Nach "Heute"-Information hat eine Schule im Burgenland bereits den Stundenplan aufgrund der hohen Temperaturen verkürzt. Ein gesetzlich festgelegtes "Hitzefrei" gibt es in Österreich jedoch nicht.
Laut Bildungsministerium besteht auch bei hohen Temperaturen weiterhin die Betreuungspflicht während der Schulzeit. Deshalb sollen Schulen zunächst andere Maßnahmen ergreifen, um den Unterricht möglichst sicher und zumutbar fortzuführen.
Dazu zählen etwa die Verlegung des Unterrichts in kühlere Räume oder ins Freie, der Verzicht auf körperlich anstrengende Aktivitäten, angepasste Pausenregelungen sowie ausreichende Trinkmöglichkeiten. Auch Nachtlüftung soll nach Möglichkeit genutzt werden.
Gemeinsam mit der Bundesimmobiliengesellschaft (BIG) und den Bildungsdirektionen arbeitet das Bildungsministerium zudem an Maßnahmen gegen die sommerliche Überwärmung von Schulgebäuden.
Dazu gehören die Nachrüstung von außenliegenden Sonnenschutzsystemen, innenliegender Sonnenschutz dort, wo dies nicht möglich ist, automatisierte Nachtlüftung in neueren Schulgebäuden sowie Begrünungs- und Entsiegelungsmaßnahmen.
An den Schulen wird außerdem empfohlen, bereits vor Unterrichtsbeginn intensiv zu lüften, zwischen den Unterrichtseinheiten Stoßlüftungen durchzuführen und Fenster konsequent zu beschatten. Prüfungen oder Schularbeiten sollen nach Möglichkeit in kühlere Gebäudeteile verlegt werden.
Das Bildungsministerium betont, dass das Thema Hitze an Schulen zunehmend an Bedeutung gewinnt. Daher werde geprüft, wie man hohen Temperaturen in Schulgebäuden künftig noch besser entgegenwirken könne.
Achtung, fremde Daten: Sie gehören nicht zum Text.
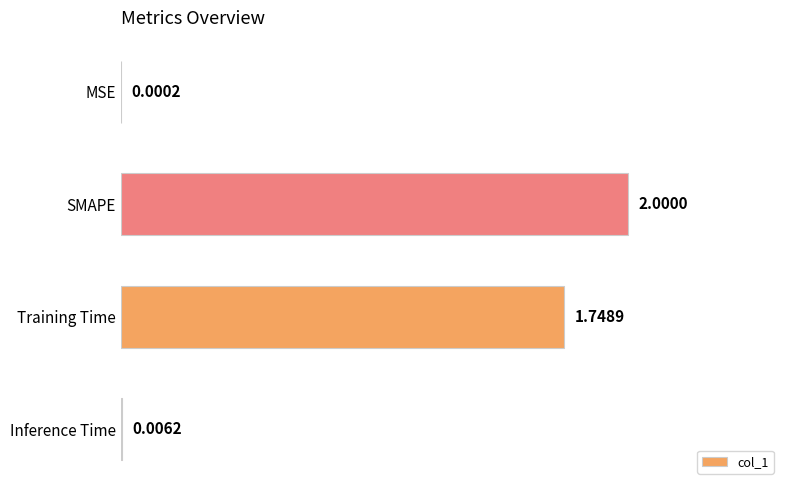

Which has a higher value, Training Time or SMAPE?

SMAPE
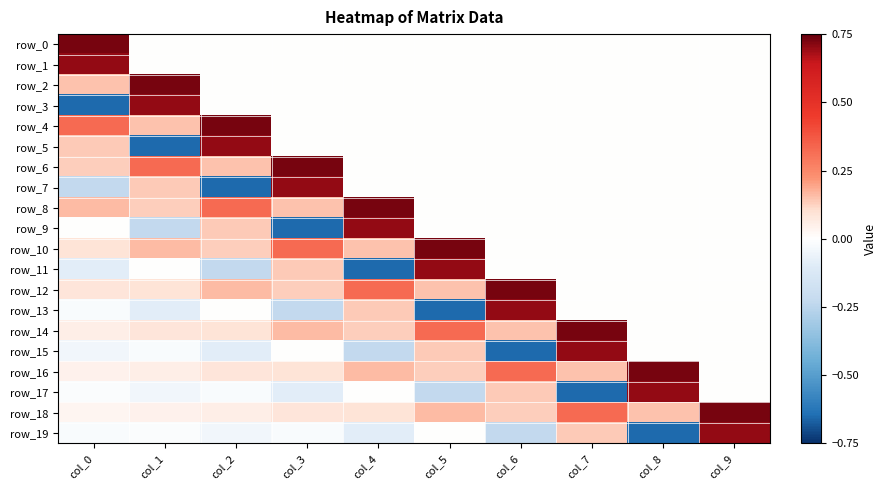

At which category is the sum across all series the highest?

col_0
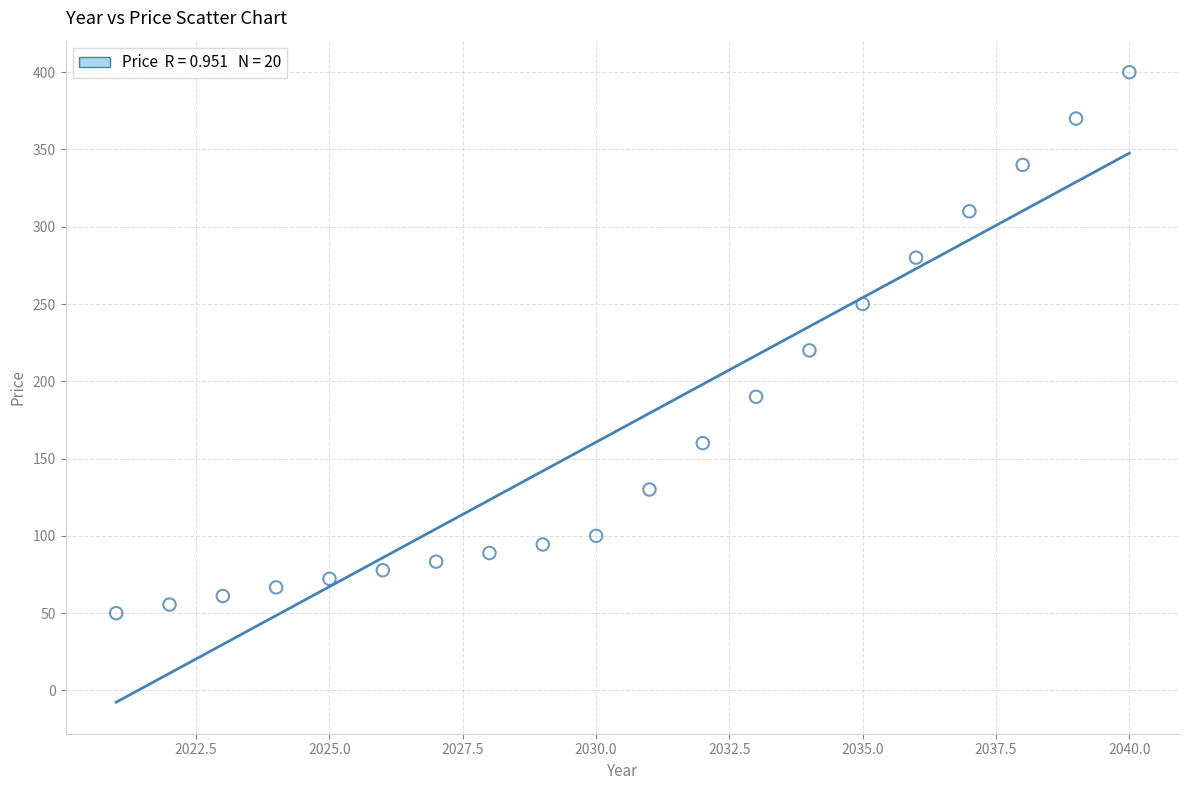

What is the range of Y values (max minus min)?

350.0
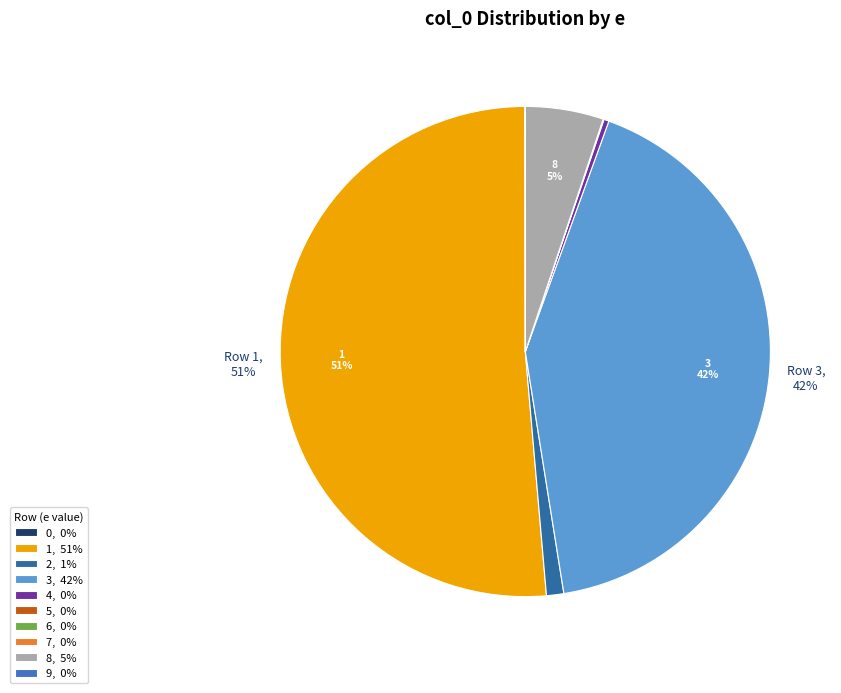

True or false: 6 accounts for 0% of the total.

True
Bundesschulen können laut Ministerium Ventilatoren oder andere Maßnahmen mit geringem Investitionsbedarf aus ihrem eigenen Budget finanzieren. Bei Pflichtschulen entscheiden hingegen die jeweiligen Schulerhalter, also Gemeinden oder Länder, über entsprechende Anschaffungen.